─── TEXT FOR ANALYSIS

The kindness of strangers
I look on the bright side. Perhaps this is a natural trait of those who have food allergies—in my case, dairy, egg, beef, shrimp, soy, some tree nuts and so on. When simple pleasures that are available to everyone else are off limits to you, you pursue alternate satisfactions. As a perpetual latenik, I never worry about showing up before appetizers are gone because I wouldn’t be able to eat them anyway. I can’t order off the dessert menu, sure, but I enjoy my $11 tawny port without guilt.
My optimist streak was challenged in 2011 when I was writer-in-residence for a community of visual artists. We lived and worked in neighboring studios but when I was awake, no one was home. When I was asleep, they were warming dinner and setting up ping-pong. We had passing conversations—I looked at their work push-pinned to the walls, they were intrigued by my poetry and memoir—but we couldn’t quite connect.
So I got to know Miami on my own: visiting museums, finding a blues café, walking the shore of South Beach, eating out. One night, I found myself in a well-reviewed restaurant that prided itself on a vegan raw menu. The manager chatted me up through my meal, taking care to shepherd me from dairy. Unfortunately, that distracted me from the fact that my sauce, rather than the tahini I assumed, was cashew butter.
My body said, You’re not hungry, early on, a warning. But it wasn’t until I was walking to my car that I felt the full reaction. Behind the wheel, I realized I should not be driving. I called a fellow resident and she couldn’t quite discern my location—that’s how swollen my throat was—and I panicked. I pulled over in front of a fancy South Beach hotel, threw up out the side of my car, told the curbside valet to call 911, unsure what would happen next.

──────
─── SUPPLIED INFORMATION

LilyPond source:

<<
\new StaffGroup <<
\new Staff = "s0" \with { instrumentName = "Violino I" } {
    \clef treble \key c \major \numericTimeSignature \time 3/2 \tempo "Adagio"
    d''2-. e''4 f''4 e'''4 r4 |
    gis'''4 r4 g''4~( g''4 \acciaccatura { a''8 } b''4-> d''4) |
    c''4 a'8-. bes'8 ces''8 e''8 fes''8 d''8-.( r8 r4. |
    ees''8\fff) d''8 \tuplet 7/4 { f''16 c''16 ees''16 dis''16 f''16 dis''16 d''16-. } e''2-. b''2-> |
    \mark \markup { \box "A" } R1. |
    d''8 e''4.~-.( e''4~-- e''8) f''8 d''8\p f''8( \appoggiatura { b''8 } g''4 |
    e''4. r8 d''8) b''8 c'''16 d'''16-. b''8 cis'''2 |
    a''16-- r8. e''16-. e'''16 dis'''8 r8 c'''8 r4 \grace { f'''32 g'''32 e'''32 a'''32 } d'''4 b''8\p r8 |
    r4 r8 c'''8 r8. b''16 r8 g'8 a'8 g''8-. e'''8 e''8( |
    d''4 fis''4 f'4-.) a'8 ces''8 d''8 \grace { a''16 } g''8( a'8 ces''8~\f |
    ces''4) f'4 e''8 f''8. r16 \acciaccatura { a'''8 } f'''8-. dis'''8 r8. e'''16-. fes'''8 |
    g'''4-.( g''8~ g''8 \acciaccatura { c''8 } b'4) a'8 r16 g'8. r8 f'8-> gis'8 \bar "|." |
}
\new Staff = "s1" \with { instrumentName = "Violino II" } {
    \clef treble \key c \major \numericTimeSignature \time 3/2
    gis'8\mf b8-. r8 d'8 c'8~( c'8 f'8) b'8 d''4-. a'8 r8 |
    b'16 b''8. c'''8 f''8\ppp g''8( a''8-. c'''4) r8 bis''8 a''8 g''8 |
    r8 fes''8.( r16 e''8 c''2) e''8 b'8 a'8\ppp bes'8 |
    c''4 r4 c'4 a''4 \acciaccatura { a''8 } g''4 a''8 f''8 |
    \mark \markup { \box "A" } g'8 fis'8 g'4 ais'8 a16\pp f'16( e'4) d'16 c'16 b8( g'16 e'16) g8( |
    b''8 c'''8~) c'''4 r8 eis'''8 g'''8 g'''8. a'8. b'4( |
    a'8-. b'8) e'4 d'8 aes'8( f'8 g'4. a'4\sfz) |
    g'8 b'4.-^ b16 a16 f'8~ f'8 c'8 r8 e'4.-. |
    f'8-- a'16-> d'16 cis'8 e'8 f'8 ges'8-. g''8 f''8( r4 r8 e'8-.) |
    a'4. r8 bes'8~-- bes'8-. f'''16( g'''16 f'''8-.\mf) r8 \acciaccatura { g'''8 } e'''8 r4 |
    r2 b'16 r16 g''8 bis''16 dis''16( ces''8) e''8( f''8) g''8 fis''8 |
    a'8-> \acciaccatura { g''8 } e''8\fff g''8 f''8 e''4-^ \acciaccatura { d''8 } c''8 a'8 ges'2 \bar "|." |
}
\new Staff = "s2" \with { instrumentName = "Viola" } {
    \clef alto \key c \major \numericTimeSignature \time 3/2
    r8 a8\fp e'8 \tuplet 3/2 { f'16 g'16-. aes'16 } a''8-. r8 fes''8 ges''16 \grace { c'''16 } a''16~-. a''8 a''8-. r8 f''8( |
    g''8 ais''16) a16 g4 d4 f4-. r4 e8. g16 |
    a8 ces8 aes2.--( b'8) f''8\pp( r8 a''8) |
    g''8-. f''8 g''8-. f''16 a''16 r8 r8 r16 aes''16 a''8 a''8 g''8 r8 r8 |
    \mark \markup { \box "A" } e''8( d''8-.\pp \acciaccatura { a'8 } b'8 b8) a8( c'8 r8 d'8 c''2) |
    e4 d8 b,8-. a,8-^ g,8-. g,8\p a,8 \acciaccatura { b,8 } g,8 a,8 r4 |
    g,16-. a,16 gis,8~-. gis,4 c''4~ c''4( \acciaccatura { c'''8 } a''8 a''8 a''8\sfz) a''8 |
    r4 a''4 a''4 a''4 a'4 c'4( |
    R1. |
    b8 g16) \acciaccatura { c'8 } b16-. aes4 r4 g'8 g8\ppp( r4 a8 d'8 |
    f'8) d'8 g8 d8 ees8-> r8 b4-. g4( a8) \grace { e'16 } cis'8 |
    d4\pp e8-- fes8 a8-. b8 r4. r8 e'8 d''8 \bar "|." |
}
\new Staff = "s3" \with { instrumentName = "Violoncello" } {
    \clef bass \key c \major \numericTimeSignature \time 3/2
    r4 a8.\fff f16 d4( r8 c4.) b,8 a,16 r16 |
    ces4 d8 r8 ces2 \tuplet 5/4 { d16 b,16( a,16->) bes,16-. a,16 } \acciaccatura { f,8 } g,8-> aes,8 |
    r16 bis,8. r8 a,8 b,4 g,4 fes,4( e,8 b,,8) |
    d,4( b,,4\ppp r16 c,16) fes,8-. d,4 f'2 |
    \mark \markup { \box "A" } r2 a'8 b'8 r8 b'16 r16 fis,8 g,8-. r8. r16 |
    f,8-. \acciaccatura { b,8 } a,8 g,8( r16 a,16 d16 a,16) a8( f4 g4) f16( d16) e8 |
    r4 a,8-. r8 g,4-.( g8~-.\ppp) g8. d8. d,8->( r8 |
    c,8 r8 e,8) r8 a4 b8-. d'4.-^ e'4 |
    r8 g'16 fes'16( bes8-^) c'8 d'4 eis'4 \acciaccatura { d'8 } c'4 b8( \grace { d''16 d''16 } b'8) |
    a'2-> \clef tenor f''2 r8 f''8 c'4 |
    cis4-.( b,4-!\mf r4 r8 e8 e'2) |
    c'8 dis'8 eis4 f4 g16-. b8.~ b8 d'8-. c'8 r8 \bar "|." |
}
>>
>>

──────

## EXERCISE PROMPT
Continue "The kindness of strangers," the personal essay about food allergies above, starting right after its last sentence.

## WRITTEN REPLY
I only appreciate ‘next’ in hindsight. These residents, to whom I was nothing more than an intriguing outsider, rallied. Three people showed up within ten minutes. One got me to the best local hospital, faster than any ambulance would have managed. Two parked my car on a towing-heavy Friday night. Another two joined us in the emergency room lobby, chatting as I tested my airways. It wasn’t until the hospital admitted me, for what I knew would be hours of observation, that they left at my insistence. Let us know what we can do, they texted.
I took a 6 a.m. taxi back to the residence and, per my orders, no one had waited up. But on my studio’s doorknob hung a magnificent, two-foot-stem silk iris.
A year later and a thousand miles away at an art colony in Virginia, I am looking at that iris as I write this. The purple petals have gotten a bit squished from the times I’ve tucked it into a suitcase; it’s threaded into the impromptu vase of an empty wine bottle. But it does considerable work to brighten an otherwise bare, dormitory-style room.
I travel with the iris as a reminder that though life holds perils, especially for someone with allergies, life offers generosities as well. In another world, I’d have avoided my reaction. But what came out of managing that reaction? Lifelong friends.
The kindness and accommodation of family is sacred—and expected. But give the world a chance and it will care for you, as well. We can never discover these gifts unless we journey onward, and unless we have the courage to ask for help when we need it.